- WW2 RADIO SCRAMBLER CRACKED
- WW2 RADIO SCRAMBLER GENERATOR
- WW2 RADIO SCRAMBLER MOD
- WW2 RADIO SCRAMBLER SERIES
The records were played on turntables, but since the timing – the clock synchronization – between the two SIGSALY terminals had to be precise, the turntables were by no means just ordinary record-players. For testing and setup purposes, a pseudo-random number generating system made out of relays, known as the "threshing machine", was used. The records served as the SIGSALY "one-time pad", and distribution was very strictly controlled (although if one had been seized, it would have been of little importance, since only one pair of each was ever produced).
The record was then duplicated, with the records being distributed to SIGSALY systems on both ends of a conversation.
The noise values used for the encryption key were originally produced by large mercury-vapor rectifying vacuum tubes and stored on a phonograph record.
WW2 RADIO SCRAMBLER GENERATOR
WW2 RADIO SCRAMBLER MOD
For example, if the voice amplitude value was 3 and the random value was 5, then the subtraction would work as follows:ģ − 5 ≡ − 2, − 2 + 6 ≡ 4 ( mod 6 ) The subtraction was performed using modular arithmetic: a "wraparound" fashion, meaning that if there was a negative result, it was added to six to give a positive result.
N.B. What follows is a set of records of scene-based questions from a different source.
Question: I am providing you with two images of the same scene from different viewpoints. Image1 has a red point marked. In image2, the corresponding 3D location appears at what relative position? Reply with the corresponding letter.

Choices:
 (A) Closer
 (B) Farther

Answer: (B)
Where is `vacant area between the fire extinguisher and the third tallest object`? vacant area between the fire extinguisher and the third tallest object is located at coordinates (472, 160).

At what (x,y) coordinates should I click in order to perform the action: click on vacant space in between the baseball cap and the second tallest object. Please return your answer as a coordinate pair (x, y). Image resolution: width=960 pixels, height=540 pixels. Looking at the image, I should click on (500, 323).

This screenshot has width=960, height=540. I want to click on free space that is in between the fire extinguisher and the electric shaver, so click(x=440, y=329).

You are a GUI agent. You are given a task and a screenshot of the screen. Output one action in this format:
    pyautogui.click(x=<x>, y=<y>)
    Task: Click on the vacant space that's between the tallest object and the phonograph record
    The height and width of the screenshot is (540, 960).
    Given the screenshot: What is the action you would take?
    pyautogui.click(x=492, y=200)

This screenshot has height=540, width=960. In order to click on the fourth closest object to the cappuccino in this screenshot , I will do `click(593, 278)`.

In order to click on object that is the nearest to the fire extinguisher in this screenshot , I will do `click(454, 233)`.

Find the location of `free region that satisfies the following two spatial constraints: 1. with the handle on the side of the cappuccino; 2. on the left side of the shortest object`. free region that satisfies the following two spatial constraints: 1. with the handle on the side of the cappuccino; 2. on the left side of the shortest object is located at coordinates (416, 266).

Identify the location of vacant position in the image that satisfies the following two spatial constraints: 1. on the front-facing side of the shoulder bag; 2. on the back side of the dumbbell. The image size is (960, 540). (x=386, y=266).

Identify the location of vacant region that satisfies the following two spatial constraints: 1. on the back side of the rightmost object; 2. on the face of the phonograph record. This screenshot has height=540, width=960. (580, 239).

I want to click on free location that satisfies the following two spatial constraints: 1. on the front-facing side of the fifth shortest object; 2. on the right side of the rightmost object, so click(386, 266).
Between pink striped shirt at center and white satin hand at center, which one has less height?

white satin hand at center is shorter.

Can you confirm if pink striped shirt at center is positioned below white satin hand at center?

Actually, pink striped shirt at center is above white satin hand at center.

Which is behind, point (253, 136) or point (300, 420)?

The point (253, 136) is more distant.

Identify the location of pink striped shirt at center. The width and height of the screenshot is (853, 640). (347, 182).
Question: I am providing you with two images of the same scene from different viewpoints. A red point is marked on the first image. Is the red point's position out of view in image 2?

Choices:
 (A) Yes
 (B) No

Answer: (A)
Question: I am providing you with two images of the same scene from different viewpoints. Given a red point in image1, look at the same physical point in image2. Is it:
WW2 RADIO SCRAMBLER SERIES
The pitch signal, which required greater sensitivity, was encoded by a pair of six-level values (one coarse, and one fine), giving thirty-six levels in all.Ī cryptographic key, consisting of a series of random values from the same set of six levels, was subtracted from each sampled voice amplitude value to encrypt them before transmission. This scheme, known as " companding" or "compressing-expanding", exploits the fact that the fidelity of voice signals is more sensitive to low amplitudes than to high amplitudes. The amplitude levels were on a nonlinear scale, with the steps between levels wide at high amplitudes and narrower at low amplitudes. For the band amplitude signals, the amplitude converted into one of six amplitude levels, with values from 0 through 5. Next, each signal was sampled for its amplitude once every 20 milliseconds.
WW2 RADIO SCRAMBLER CRACKED
Īlthough telephone scramblers were used by both sides in World War II, they were known not to be very secure in general, and both sides often cracked the scrambled conversations of the other. The Germans had a listening station on the Dutch coast which could intercept and break A-3 traffic. At the time of its inception, long-distance telephone communications were broadcast using the "A-3" voice scrambler developed by Western Electric.